[Record extracts]

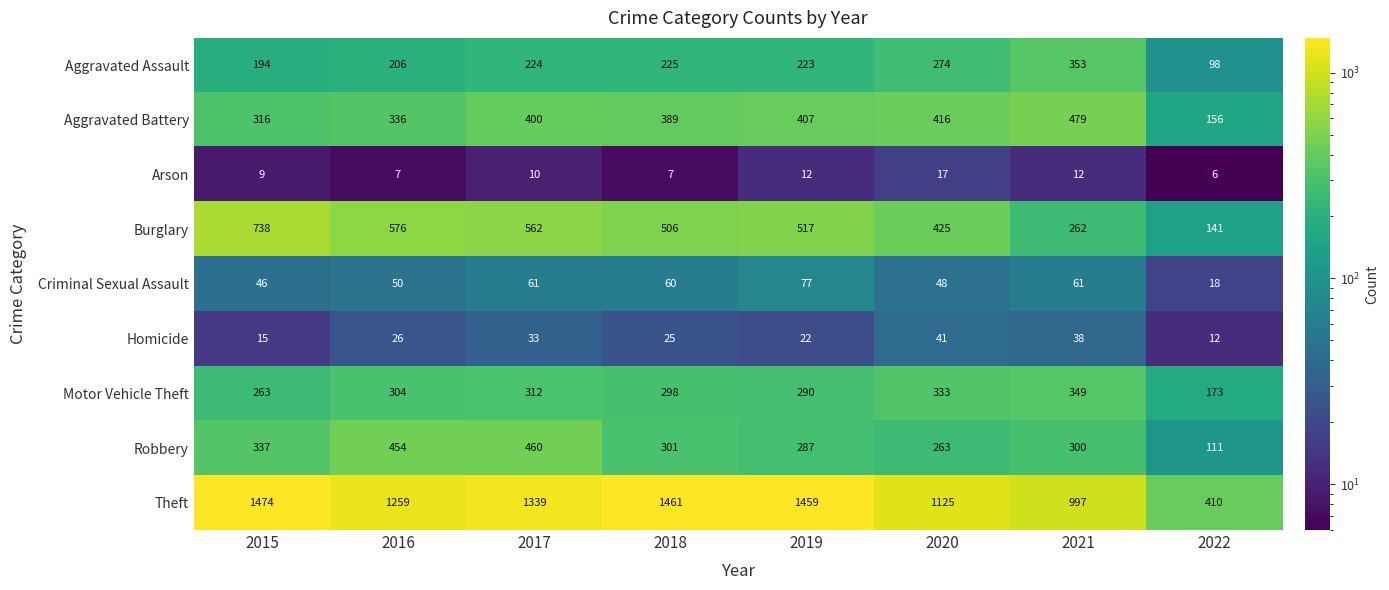

What is the greatest value displayed?

1474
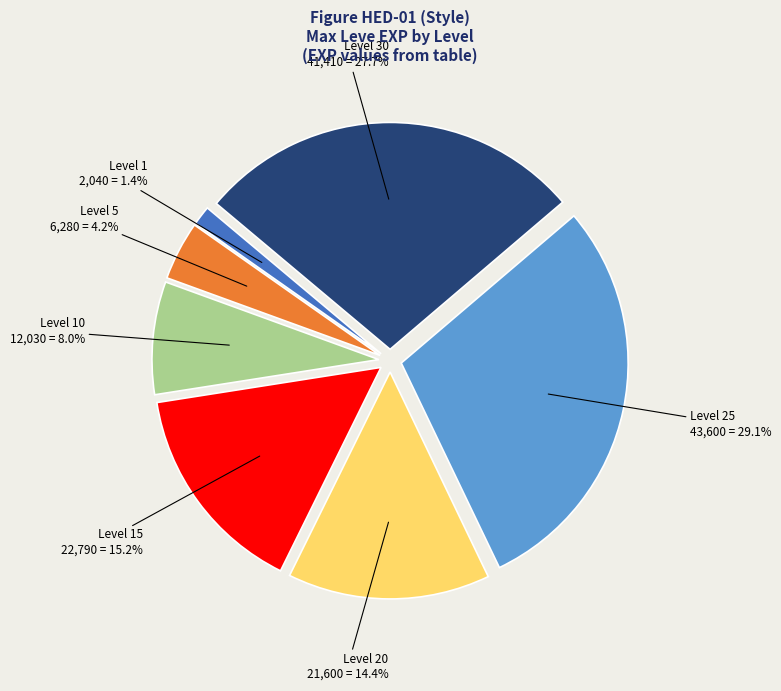

How many segments does this pie chart have?

7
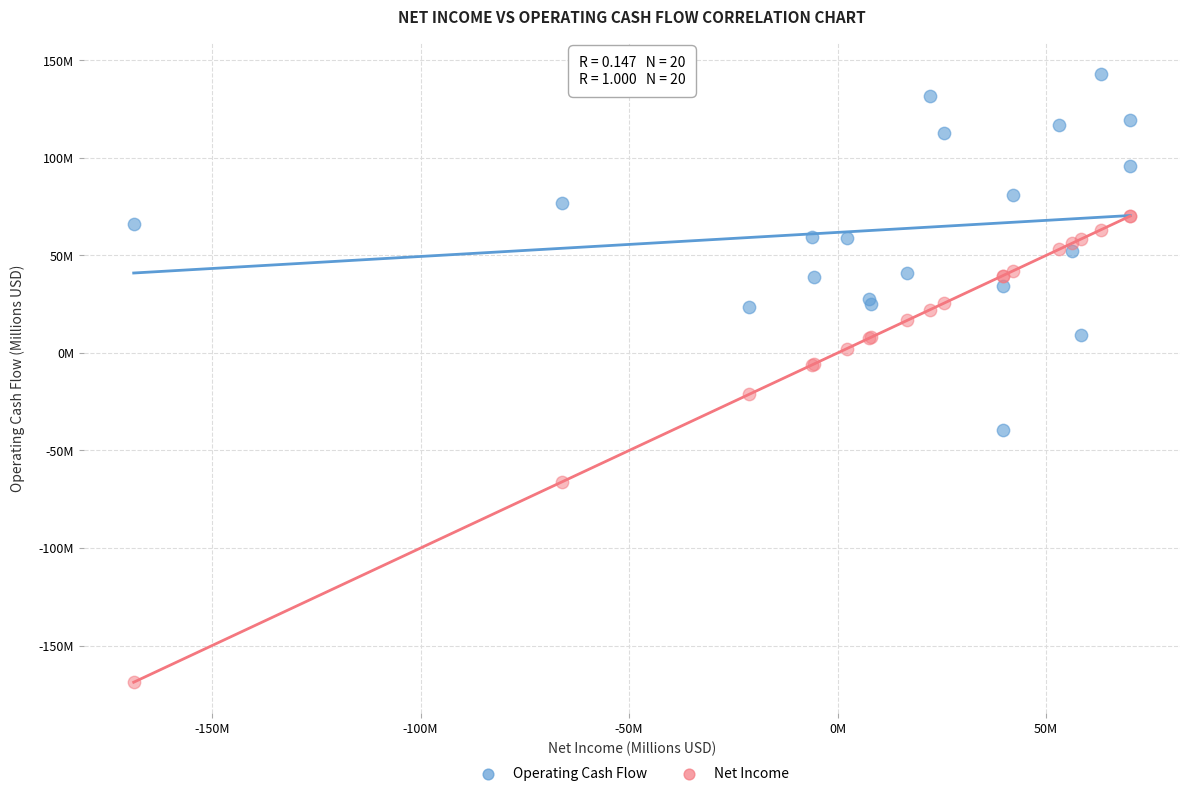

Which series contains the lowest Y value?

Net Income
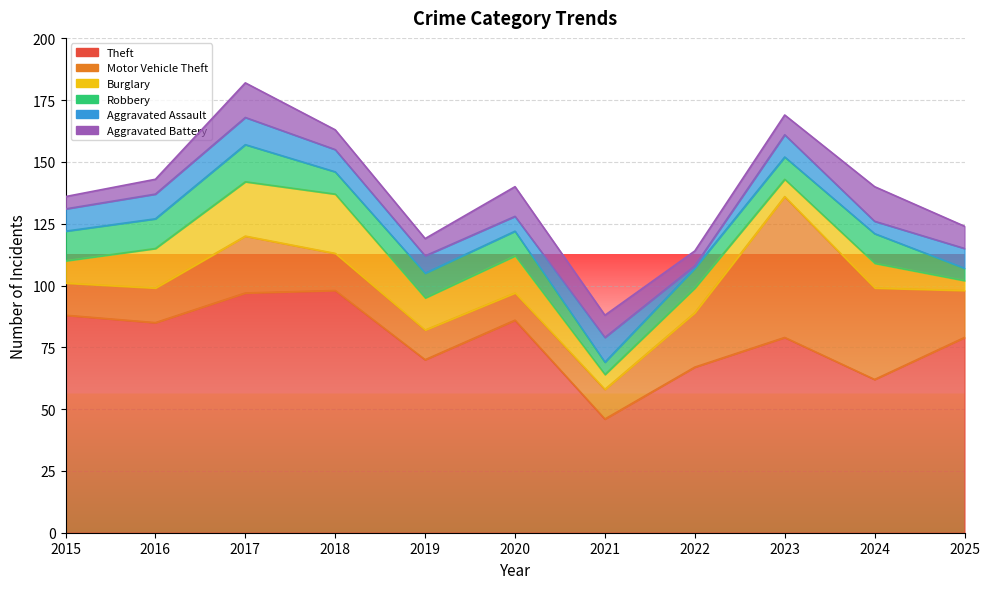

What is the maximum value for Aggravated Battery?

14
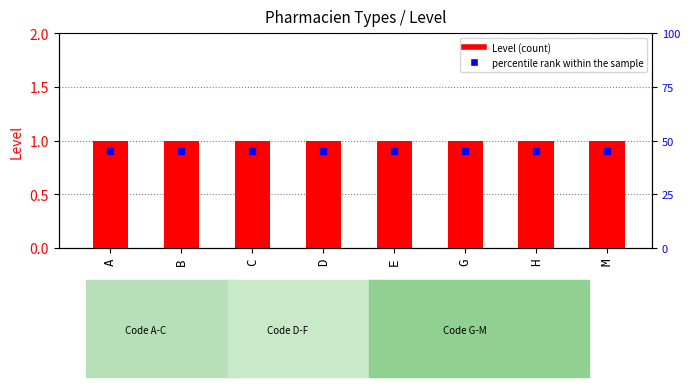

At which category is the sum across all series the highest?

A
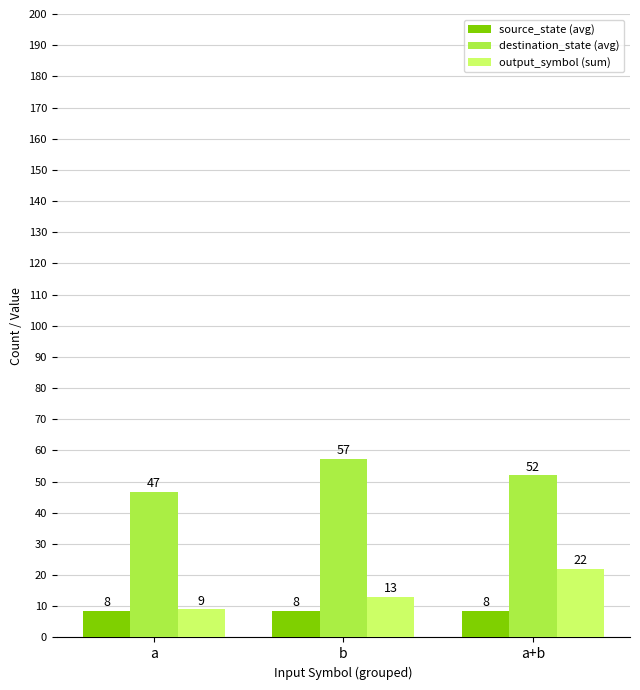

Which series has the largest range (max minus min)?

output_symbol (sum)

[Directions for this task] Give back every line of the material above word for word, leaving out the pictures.

[Task output]
What is the greatest value displayed?

1474

How many segments does this pie chart have?

7

Which series contains the lowest Y value?

Net Income

What is the maximum value for Aggravated Battery?

14

At which category is the sum across all series the highest?

A

Which series has the largest range (max minus min)?

output_symbol (sum)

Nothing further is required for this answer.